What the task asks
Type out every line below exactly as it reads.
[[ Supplied material, beginning ]]
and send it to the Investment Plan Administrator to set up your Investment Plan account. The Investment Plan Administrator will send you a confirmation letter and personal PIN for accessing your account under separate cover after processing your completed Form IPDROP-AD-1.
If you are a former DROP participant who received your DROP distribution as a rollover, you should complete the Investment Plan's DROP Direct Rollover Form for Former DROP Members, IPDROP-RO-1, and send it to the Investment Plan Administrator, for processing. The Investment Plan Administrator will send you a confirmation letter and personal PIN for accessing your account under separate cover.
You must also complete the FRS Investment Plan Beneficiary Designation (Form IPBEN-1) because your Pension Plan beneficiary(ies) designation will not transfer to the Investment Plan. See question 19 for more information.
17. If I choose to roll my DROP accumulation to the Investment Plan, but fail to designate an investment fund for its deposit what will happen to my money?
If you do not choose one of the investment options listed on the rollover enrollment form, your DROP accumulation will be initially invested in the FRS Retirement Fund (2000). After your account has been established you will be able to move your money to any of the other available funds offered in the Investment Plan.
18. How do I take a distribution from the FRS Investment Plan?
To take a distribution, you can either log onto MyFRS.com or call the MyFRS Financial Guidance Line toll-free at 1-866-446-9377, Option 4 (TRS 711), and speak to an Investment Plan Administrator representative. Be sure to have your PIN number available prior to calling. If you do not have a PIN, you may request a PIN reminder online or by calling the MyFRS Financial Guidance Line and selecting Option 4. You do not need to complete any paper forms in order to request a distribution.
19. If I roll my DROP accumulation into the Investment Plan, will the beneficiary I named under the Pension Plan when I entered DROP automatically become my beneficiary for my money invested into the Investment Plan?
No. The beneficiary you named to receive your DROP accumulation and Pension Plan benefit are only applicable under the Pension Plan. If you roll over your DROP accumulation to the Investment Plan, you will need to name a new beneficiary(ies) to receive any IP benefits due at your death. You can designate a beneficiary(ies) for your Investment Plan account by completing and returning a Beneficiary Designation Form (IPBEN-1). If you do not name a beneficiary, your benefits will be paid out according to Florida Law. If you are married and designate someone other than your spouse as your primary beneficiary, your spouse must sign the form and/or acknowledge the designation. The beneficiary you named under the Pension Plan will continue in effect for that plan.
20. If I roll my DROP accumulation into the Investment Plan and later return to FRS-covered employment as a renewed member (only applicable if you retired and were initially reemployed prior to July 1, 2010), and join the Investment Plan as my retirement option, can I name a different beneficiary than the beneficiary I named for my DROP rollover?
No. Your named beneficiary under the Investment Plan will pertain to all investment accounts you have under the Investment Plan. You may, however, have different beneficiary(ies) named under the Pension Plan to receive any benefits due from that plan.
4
[[ Supplied material, end ]]
Answer box
and send it to the Investment Plan Administrator to set up your Investment Plan account. The Investment Plan Administrator will send you a confirmation letter and personal PIN for accessing your account under separate cover after processing your completed Form IPDROP-AD-1.
If you are a former DROP participant who received your DROP distribution as a rollover, you should complete the Investment Plan's DROP Direct Rollover Form for Former DROP Members, IPDROP-RO-1, and send it to the Investment Plan Administrator, for processing. The Investment Plan Administrator will send you a confirmation letter and personal PIN for accessing your account under separate cover.
You must also complete the FRS Investment Plan Beneficiary Designation (Form IPBEN-1) because your Pension Plan beneficiary(ies) designation will not transfer to the Investment Plan. See question 19 for more information.
17. If I choose to roll my DROP accumulation to the Investment Plan, but fail to designate an investment fund for its deposit what will happen to my money?
If you do not choose one of the investment options listed on the rollover enrollment form, your DROP accumulation will be initially invested in the FRS Retirement Fund (2000). After your account has been established you will be able to move your money to any of the other available funds offered in the Investment Plan.
18. How do I take a distribution from the FRS Investment Plan?
To take a distribution, you can either log onto MyFRS.com or call the MyFRS Financial Guidance Line toll-free at 1-866-446-9377, Option 4 (TRS 711), and speak to an Investment Plan Administrator representative. Be sure to have your PIN number available prior to calling. If you do not have a PIN, you may request a PIN reminder online or by calling the MyFRS Financial Guidance Line and selecting Option 4. You do not need to complete any paper forms in order to request a distribution.
19. If I roll my DROP accumulation into the Investment Plan, will the beneficiary I named under the Pension Plan when I entered DROP automatically become my beneficiary for my money invested into the Investment Plan?
No. The beneficiary you named to receive your DROP accumulation and Pension Plan benefit are only applicable under the Pension Plan. If you roll over your DROP accumulation to the Investment Plan, you will need to name a new beneficiary(ies) to receive any IP benefits due at your death. You can designate a beneficiary(ies) for your Investment Plan account by completing and returning a Beneficiary Designation Form (IPBEN-1). If you do not name a beneficiary, your benefits will be paid out according to Florida Law. If you are married and designate someone other than your spouse as your primary beneficiary, your spouse must sign the form and/or acknowledge the designation. The beneficiary you named under the Pension Plan will continue in effect for that plan.
20. If I roll my DROP accumulation into the Investment Plan and later return to FRS-covered employment as a renewed member (only applicable if you retired and were initially reemployed prior to July 1, 2010), and join the Investment Plan as my retirement option, can I name a different beneficiary than the beneficiary I named for my DROP rollover?
No. Your named beneficiary under the Investment Plan will pertain to all investment accounts you have under the Investment Plan. You may, however, have different beneficiary(ies) named under the Pension Plan to receive any benefits due from that plan.
4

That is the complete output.